* Spanish and Italian yields rise as political risks grow
* 2013 rally in peripheral bonds reaching stretched levels
* Bunds rebound but remain lower after late Friday selloff
By William James
LONDON, Feb 4 (Reuters) - Spanish and Italian government bond yields rose on Monday as investors grew wary that mounting political uncertainty in both countries could derail this year’s strong rally in higher-yielding euro zone debt.
In Spain, Prime Minister Mariano Rajoy was facing calls to resign over a corruption scandal, and in Italy the growing popularity of former premier Silvio Berlusconi was a worry for investors in the run-up to elections this month.
“It’s that worry of political instability in both Spain and Italy,” a trader said. “Rajoy is under a bit of pressure and Berlusconi seems to be making a good old comeback in the polls as well.”
“A lot of people have been bullish Spain and Italy for a few months and it’s come a long way but there’s a lot of supply to get through and a lot of the early-year money has gone to work.”
Peripheral debt has enjoyed a strong start to the year, aided by the easy supply of cash from central banks and the promise that the European Central Bank will step in and buy bonds of struggling states if necessary.
Spanish 10-year government bond yields rose 10 basis points to 5.32 percent while Italian yields were 9 bps higher at 4.42 percent.
Commerzbank strategists said the time was right to start cutting back investments in peripheral debt as current low yield levels tested technical supports and the Spanish political risks mounted.

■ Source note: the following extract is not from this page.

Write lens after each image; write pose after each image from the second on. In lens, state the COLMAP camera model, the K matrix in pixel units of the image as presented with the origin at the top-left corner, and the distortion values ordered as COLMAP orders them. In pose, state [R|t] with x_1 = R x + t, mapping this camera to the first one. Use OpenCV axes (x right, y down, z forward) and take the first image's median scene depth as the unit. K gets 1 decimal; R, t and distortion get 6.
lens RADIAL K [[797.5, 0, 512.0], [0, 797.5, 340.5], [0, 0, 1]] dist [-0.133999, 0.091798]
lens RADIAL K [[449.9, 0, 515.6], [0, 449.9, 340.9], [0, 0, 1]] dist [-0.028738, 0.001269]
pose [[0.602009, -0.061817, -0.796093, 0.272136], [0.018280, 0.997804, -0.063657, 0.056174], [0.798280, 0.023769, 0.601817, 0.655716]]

“Uncertainty from the accusations (against Rajoy) has the potential to weigh on sentiment, giving investors second thoughts about overweight positions in the periphery in general and Spain in particular at current spread levels,” they said in a note to clients.
Rajoy denies any wrongdoing.
German Bund futures, often used as a hedge against a flare-up in the region’s weaker sovereigns, trimmed early losses when Spanish and Italian bonds started trading but, at 141.78, remained 23 ticks lower than at Friday’s settlement.

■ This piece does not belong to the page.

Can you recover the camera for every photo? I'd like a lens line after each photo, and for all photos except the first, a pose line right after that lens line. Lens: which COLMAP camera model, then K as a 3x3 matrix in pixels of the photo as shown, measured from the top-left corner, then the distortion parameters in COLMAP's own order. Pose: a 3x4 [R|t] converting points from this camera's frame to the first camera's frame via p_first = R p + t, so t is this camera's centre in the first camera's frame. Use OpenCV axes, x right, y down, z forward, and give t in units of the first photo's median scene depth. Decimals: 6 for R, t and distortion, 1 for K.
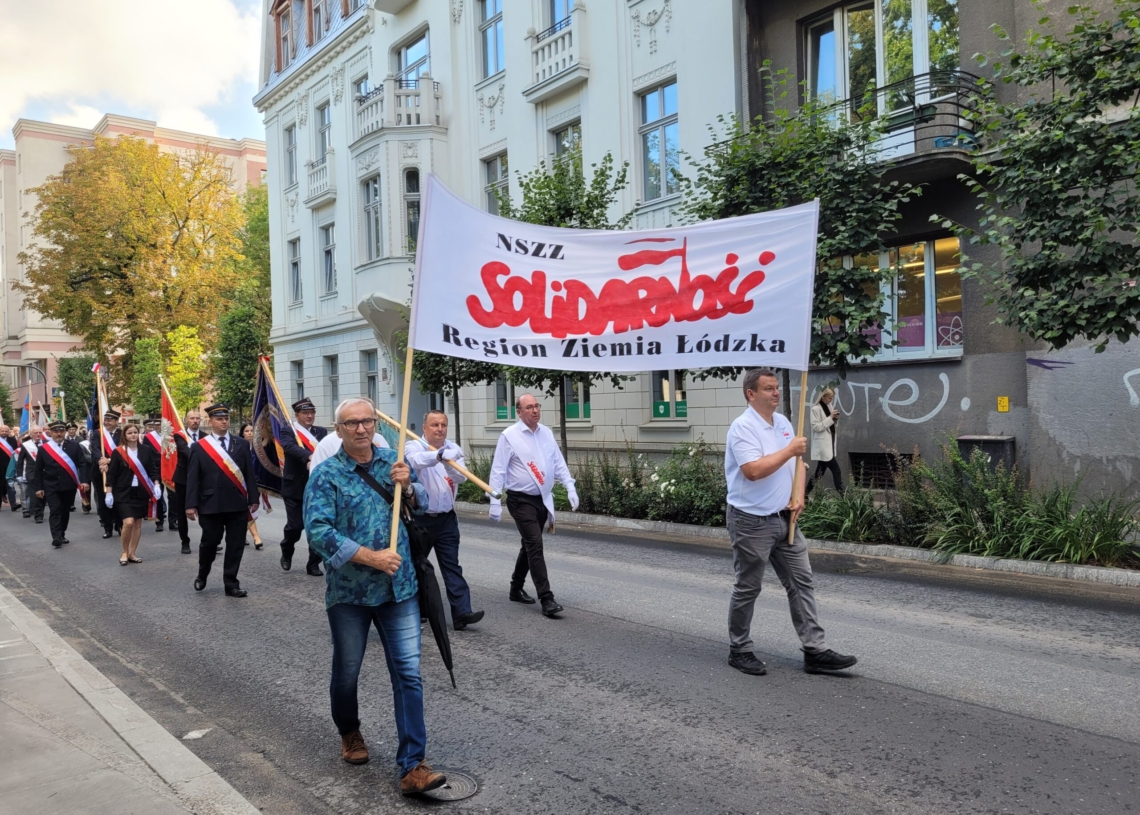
lens RADIAL K [[974.4, 0, 580.4], [0, 974.4, 400.0], [0, 0, 1]] dist [0.049703, -0.029203]
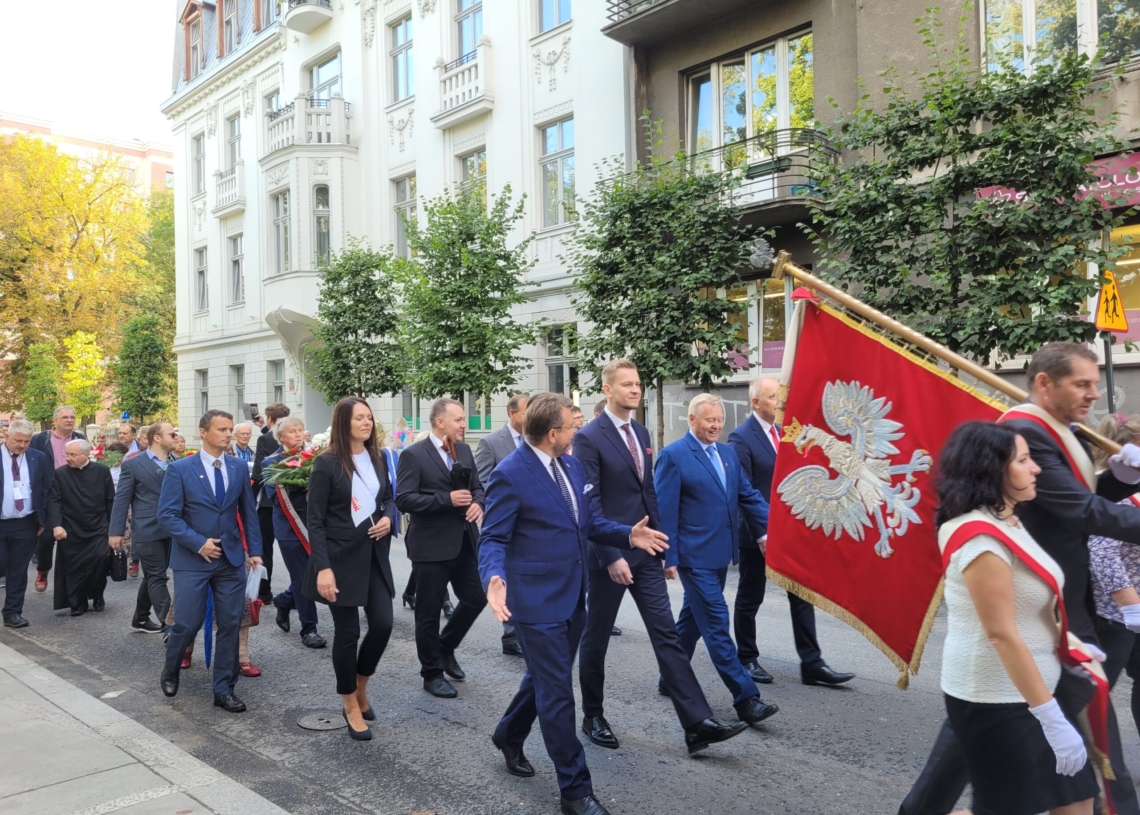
lens RADIAL K [[974.4, 0, 599.0], [0, 974.4, 398.8], [0, 0, 1]] dist [0.049703, -0.029203]
pose [[0.994542, 0.012307, 0.103605, 0.025086], [-0.010899, 0.999841, -0.014142, -0.001479], [-0.103763, 0.012936, 0.994518, -0.097171]]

Much of that fall can be attributed to a steep selloff in U.S. Treasuries late on Friday after labour market and manufacturing data showed recovery in the world’s largest economy remained on track.
“Sentiment still remains pretty negative for Bunds. We’re testing support around 1.7 percent. To get through that level we’re going to need to see further signs of improving sentiment towards the euroland economy,” said Nick Stamenkovic, strategist at RIA Capital Markets.
Any rally in Bunds was likely to be used by others as a chance to sell but the potential for another major selloff remained limited due to the sheer scale of recent falls, Stamenkovic said.
The 10-year German yield was last at 1.69 percent, 2 bps higher on the day and 32 bps up compared to levels seen on the final trading session of 2012.